• **Directive**
List every song title that the review of Goat's album World Music names.

• **Passage provided**
********

Goat: World Music

Ladies and gentlemen, I present to you, all the way from Sweden, Goat and their amazing album World Music.  Trust me, you will thank me for this.

I know it’s a bold claim, but Goat makes bold music.  They are clothed in mystery (and exotic costumes) and reach from their Nordic homeland with spectral sounds to haunt, move, and seduce you.

Perhaps the thing I love most about Goat is that I hardly know anything about them, and that I am not alone in this regard.  I’d heard they claim to be from a small Swedish village that secretly practiced voodoo (which is rock-tastic even if it isn’t true).  Goat doesn’t give much information about who they are, and they always perform masked.  You could be standing in line at the airport Cinnabon behind some of the best singers and musicians from Sweden and you’d never know it.

The album opens with a sizzling instrumental, “Dirabi,” and then rolls into one of three goat-themed tracks on the album.  “Goatman” is part Carlos Santana-inspired guitar freak-out and exotic chant that will inspire you to stomp, shake, and reach out to the full moon in attempts to absorb the same power that affects the world’s oceans.  “Goathead” has some serious guitar skronk, heavy bass and drums, and both female vocalists singing like our lives depended on it.  “Goatlord” is the creepiest of the three, but yet somehow it’s one of the warmest songs on the record.

********

• **Supplied data**
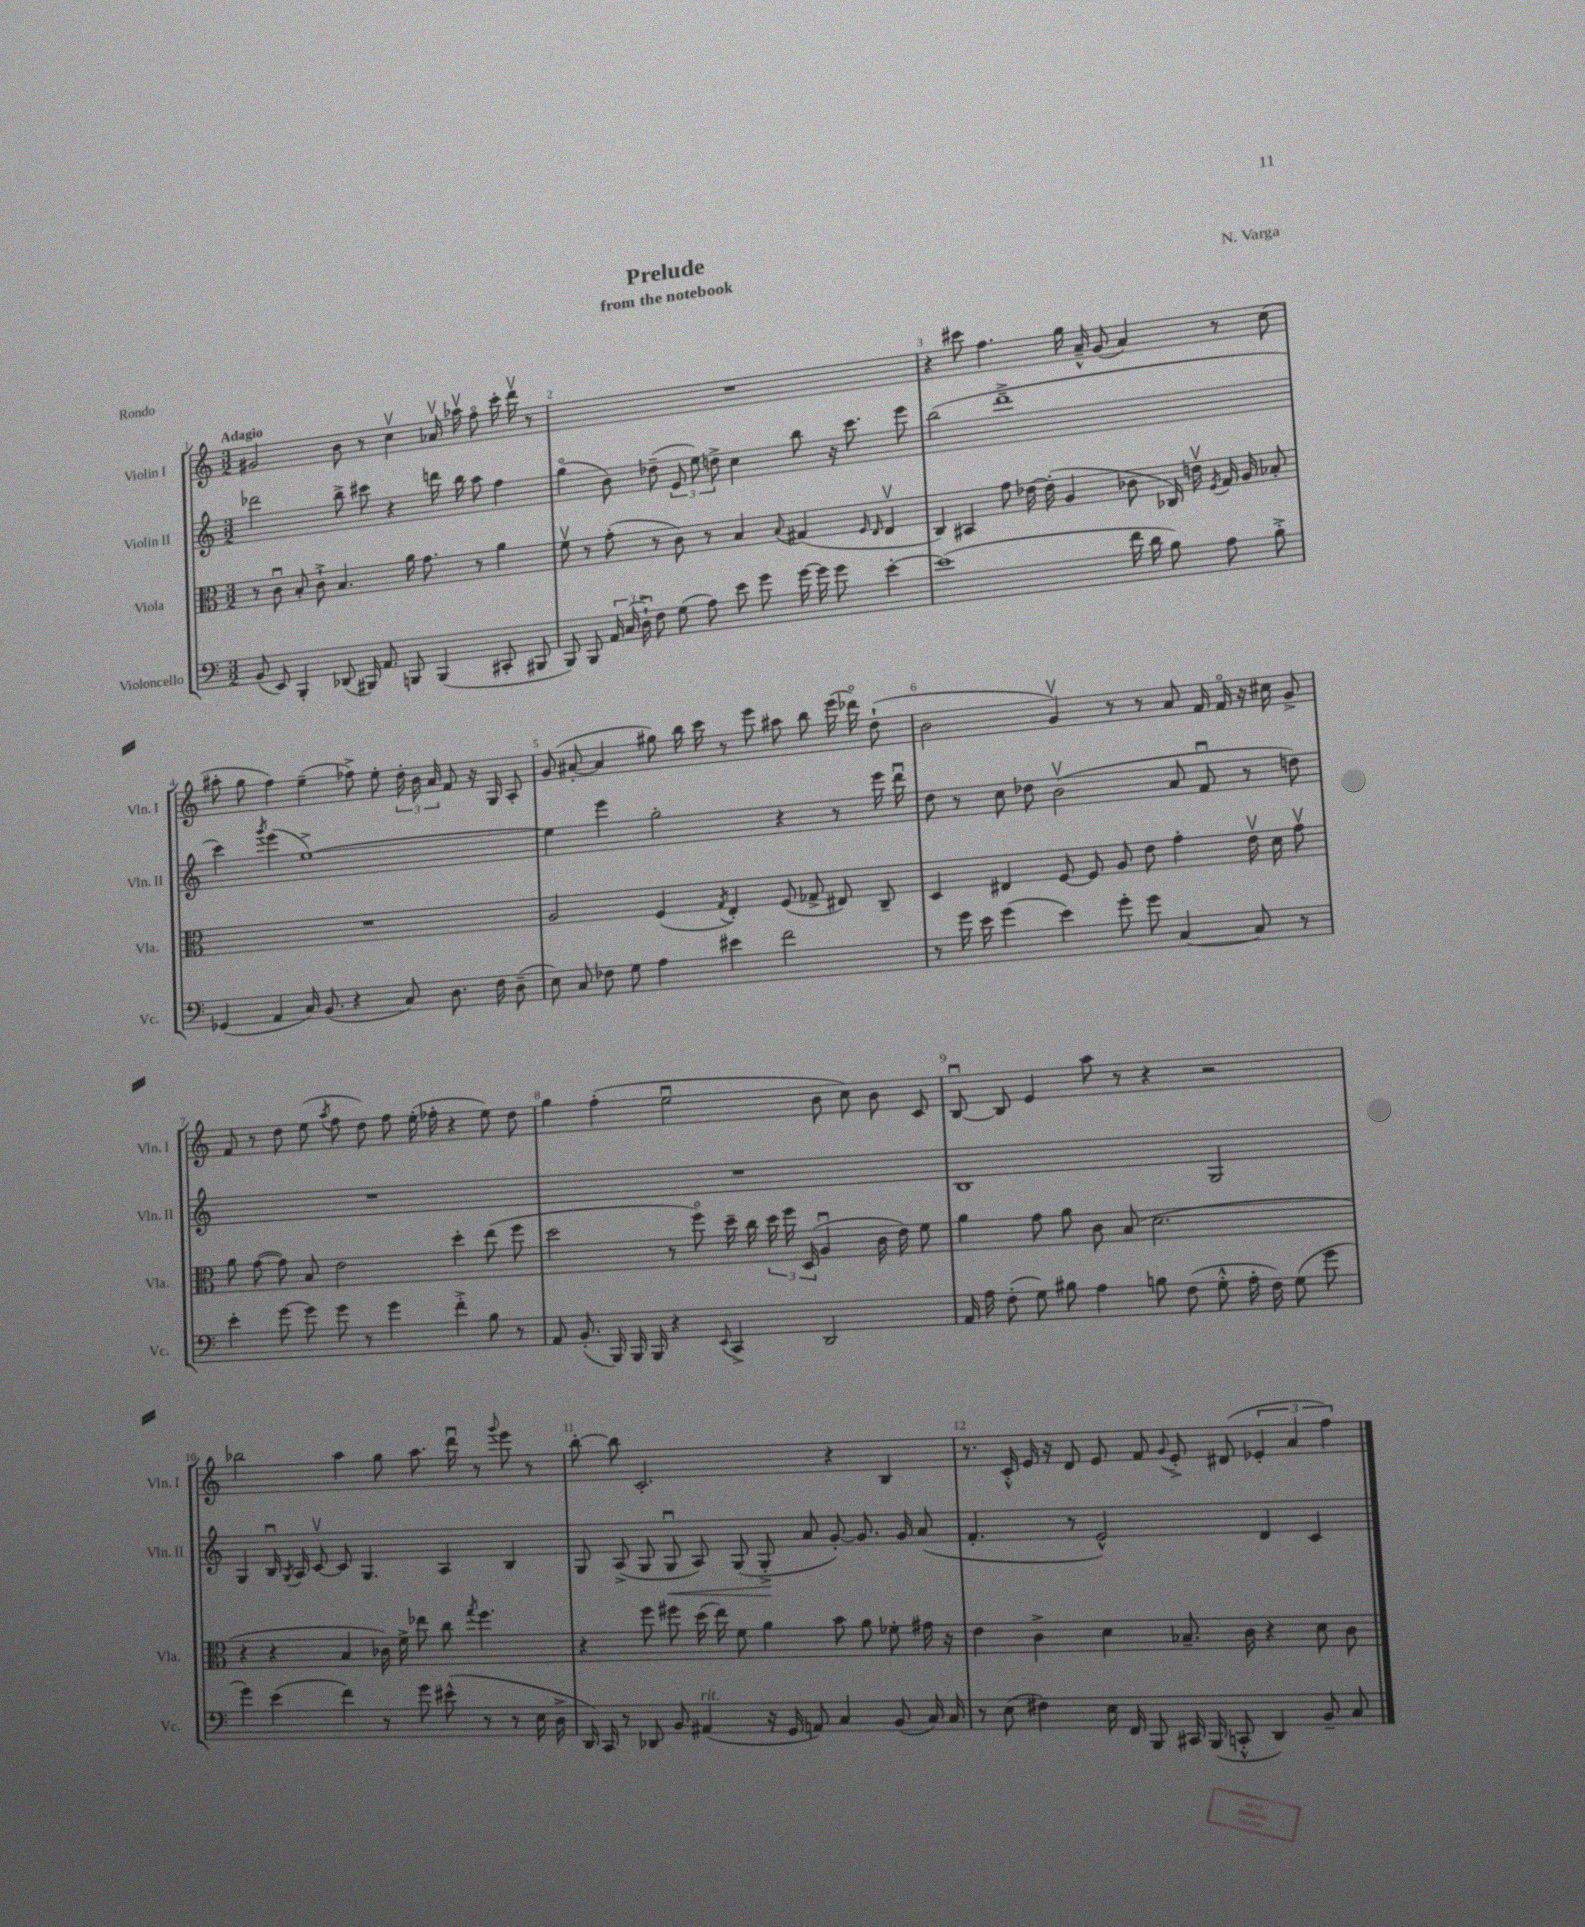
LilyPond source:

********

• **In response**
"Dirabi," "Goatman," "Goathead," "Goatlord"